§ **Written task**: Update the text lines of the records below by replacing "SEMINARS" with "WORKSHOPS" and keeping everything else unchanged. Leave the pictures out of the answer.

§ **Recorded information**:

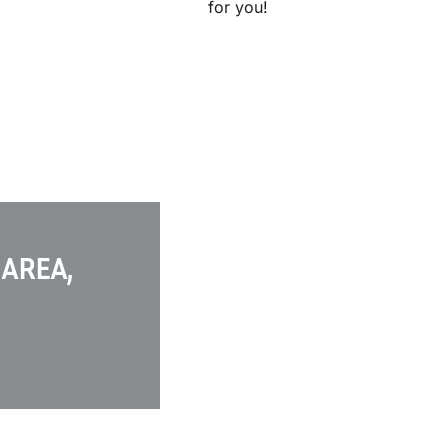
for you!
 AREA,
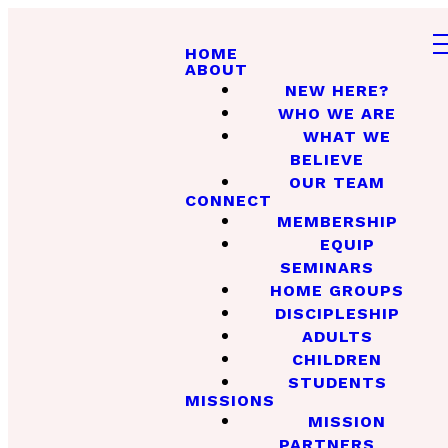
HOME
ABOUT
NEW HERE?
WHO WE ARE
WHAT WE
BELIEVE
OUR TEAM
CONNECT
MEMBERSHIP
EQUIP
SEMINARS
HOME GROUPS
DISCIPLESHIP
ADULTS
CHILDREN
STUDENTS
MISSIONS
MISSION
PARTNERS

§ **Solution to this problem**:
for you!
 AREA,
HOME
ABOUT
NEW HERE?
WHO WE ARE
WHAT WE
BELIEVE
OUR TEAM
CONNECT
MEMBERSHIP
EQUIP
WORKSHOPS
HOME GROUPS
DISCIPLESHIP
ADULTS
CHILDREN
STUDENTS
MISSIONS
MISSION
PARTNERS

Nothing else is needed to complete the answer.